→ **What you should do**
Rewrite the listing below with "ejercicio corriente" changed to "ejercicio en curso" and every other part left as it is. Leave the pictures out of your version.

------

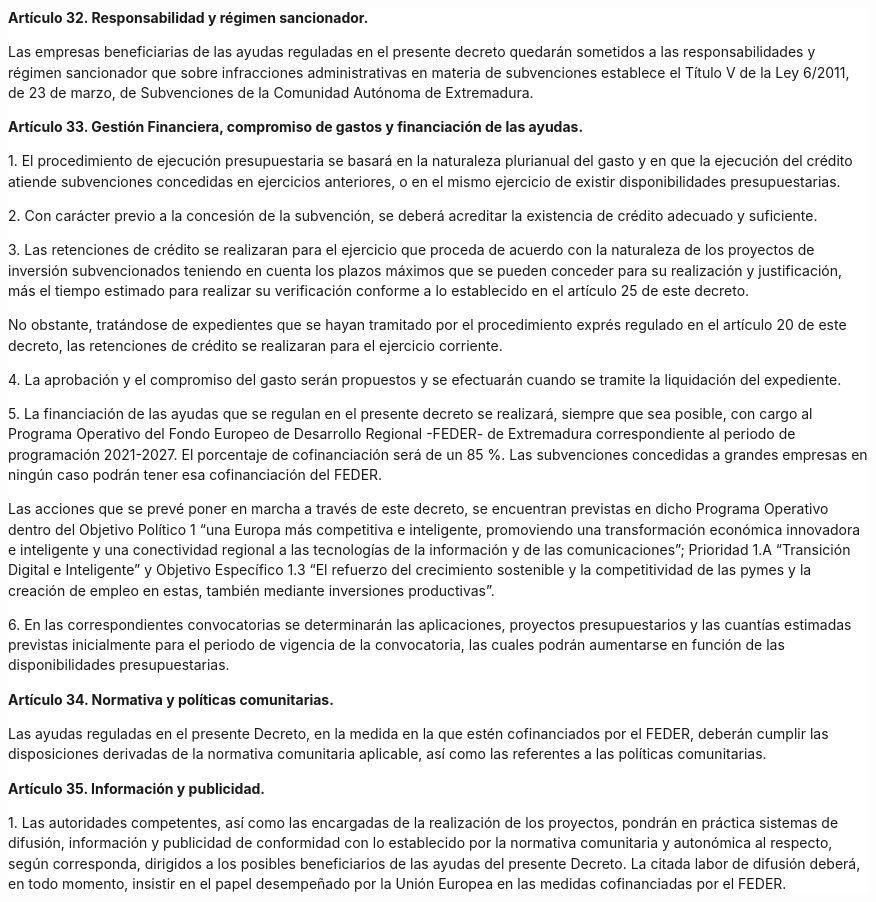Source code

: **Artículo 32. Responsabilidad y régimen sancionador.**

Las empresas beneficiarias de las ayudas reguladas en el presente decreto quedarán sometidos a las responsabilidades y régimen sancionador que sobre infracciones administrativas en materia de subvenciones establece el Título V de la Ley 6/2011, de 23 de marzo, de Subvenciones de la Comunidad Autónoma de Extremadura.

**Artículo 33. Gestión Financiera, compromiso de gastos y financiación de las ayudas.**

1\. El procedimiento de ejecución presupuestaria se basará en la naturaleza plurianual del gasto y en que la ejecución del crédito atiende subvenciones concedidas en ejercicios anteriores, o en el mismo ejercicio de existir disponibilidades presupuestarias.

2\. Con carácter previo a la concesión de la subvención, se deberá acreditar la existencia de crédito adecuado y suficiente.

3\. Las retenciones de crédito se realizaran para el ejercicio que proceda de acuerdo con la naturaleza de los proyectos de inversión subvencionados teniendo en cuenta los plazos máximos que se pueden conceder para su realización y justificación, más el tiempo estimado para realizar su verificación conforme a lo establecido en el artículo 25 de este decreto.

No obstante, tratándose de expedientes que se hayan tramitado por el procedimiento exprés regulado en el artículo 20 de este decreto, las retenciones de crédito se realizaran para el ejercicio corriente.

4\. La aprobación y el compromiso del gasto serán propuestos y se efectuarán cuando se tramite la liquidación del expediente.

5\. La financiación de las ayudas que se regulan en el presente decreto se realizará, siempre que sea posible, con cargo al Programa Operativo del Fondo Europeo de Desarrollo Regional -FEDER- de Extremadura correspondiente al periodo de programación 2021-2027. El porcentaje de cofinanciación será de un 85 %. Las subvenciones concedidas a grandes empresas en ningún caso podrán tener esa cofinanciación del FEDER.

Las acciones que se prevé poner en marcha a través de este decreto, se encuentran previstas en dicho Programa Operativo dentro del Objetivo Político 1 “una Europa más competitiva e inteligente, promoviendo una transformación económica innovadora e inteligente y una conectividad regional a las tecnologías de la información y de las comunicaciones”; Prioridad 1.A “Transición Digital e Inteligente” y Objetivo Específico 1.3 “El refuerzo del crecimiento sostenible y la competitividad de las pymes y la creación de empleo en estas, también mediante inversiones productivas”.

6\. En las correspondientes convocatorias se determinarán las aplicaciones, proyectos presupuestarios y las cuantías estimadas previstas inicialmente para el periodo de vigencia de la convocatoria, las cuales podrán aumentarse en función de las disponibilidades presupuestarias.

**Artículo 34. Normativa y políticas comunitarias.**

Las ayudas reguladas en el presente Decreto, en la medida en la que estén cofinanciados por el FEDER, deberán cumplir las disposiciones derivadas de la normativa comunitaria aplicable, así como las referentes a las políticas comunitarias.

**Artículo 35. Información y publicidad.**

1\. Las autoridades competentes, así como las encargadas de la realización de los proyectos, pondrán en práctica sistemas de difusión, información y publicidad de conformidad con lo establecido por la normativa comunitaria y autonómica al respecto, según corresponda, dirigidos a los posibles beneficiarios de las ayudas del presente Decreto. La citada labor de difusión deberá, en todo momento, insistir en el papel desempeñado por la Unión Europea en las medidas cofinanciadas por el FEDER.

------

→ **Expected answer**
Source code

: **Artículo 32. Responsabilidad y régimen sancionador.**

Las empresas beneficiarias de las ayudas reguladas en el presente decreto quedarán sometidos a las responsabilidades y régimen sancionador que sobre infracciones administrativas en materia de subvenciones establece el Título V de la Ley 6/2011, de 23 de marzo, de Subvenciones de la Comunidad Autónoma de Extremadura.

**Artículo 33. Gestión Financiera, compromiso de gastos y financiación de las ayudas.**

1\. El procedimiento de ejecución presupuestaria se basará en la naturaleza plurianual del gasto y en que la ejecución del crédito atiende subvenciones concedidas en ejercicios anteriores, o en el mismo ejercicio de existir disponibilidades presupuestarias.

2\. Con carácter previo a la concesión de la subvención, se deberá acreditar la existencia de crédito adecuado y suficiente.

3\. Las retenciones de crédito se realizaran para el ejercicio que proceda de acuerdo con la naturaleza de los proyectos de inversión subvencionados teniendo en cuenta los plazos máximos que se pueden conceder para su realización y justificación, más el tiempo estimado para realizar su verificación conforme a lo establecido en el artículo 25 de este decreto.

No obstante, tratándose de expedientes que se hayan tramitado por el procedimiento exprés regulado en el artículo 20 de este decreto, las retenciones de crédito se realizaran para el ejercicio en curso.

4\. La aprobación y el compromiso del gasto serán propuestos y se efectuarán cuando se tramite la liquidación del expediente.

5\. La financiación de las ayudas que se regulan en el presente decreto se realizará, siempre que sea posible, con cargo al Programa Operativo del Fondo Europeo de Desarrollo Regional -FEDER- de Extremadura correspondiente al periodo de programación 2021-2027. El porcentaje de cofinanciación será de un 85 %. Las subvenciones concedidas a grandes empresas en ningún caso podrán tener esa cofinanciación del FEDER.

Las acciones que se prevé poner en marcha a través de este decreto, se encuentran previstas en dicho Programa Operativo dentro del Objetivo Político 1 “una Europa más competitiva e inteligente, promoviendo una transformación económica innovadora e inteligente y una conectividad regional a las tecnologías de la información y de las comunicaciones”; Prioridad 1.A “Transición Digital e Inteligente” y Objetivo Específico 1.3 “El refuerzo del crecimiento sostenible y la competitividad de las pymes y la creación de empleo en estas, también mediante inversiones productivas”.

6\. En las correspondientes convocatorias se determinarán las aplicaciones, proyectos presupuestarios y las cuantías estimadas previstas inicialmente para el periodo de vigencia de la convocatoria, las cuales podrán aumentarse en función de las disponibilidades presupuestarias.

**Artículo 34. Normativa y políticas comunitarias.**

Las ayudas reguladas en el presente Decreto, en la medida en la que estén cofinanciados por el FEDER, deberán cumplir las disposiciones derivadas de la normativa comunitaria aplicable, así como las referentes a las políticas comunitarias.

**Artículo 35. Información y publicidad.**

1\. Las autoridades competentes, así como las encargadas de la realización de los proyectos, pondrán en práctica sistemas de difusión, información y publicidad de conformidad con lo establecido por la normativa comunitaria y autonómica al respecto, según corresponda, dirigidos a los posibles beneficiarios de las ayudas del presente Decreto. La citada labor de difusión deberá, en todo momento, insistir en el papel desempeñado por la Unión Europea en las medidas cofinanciadas por el FEDER.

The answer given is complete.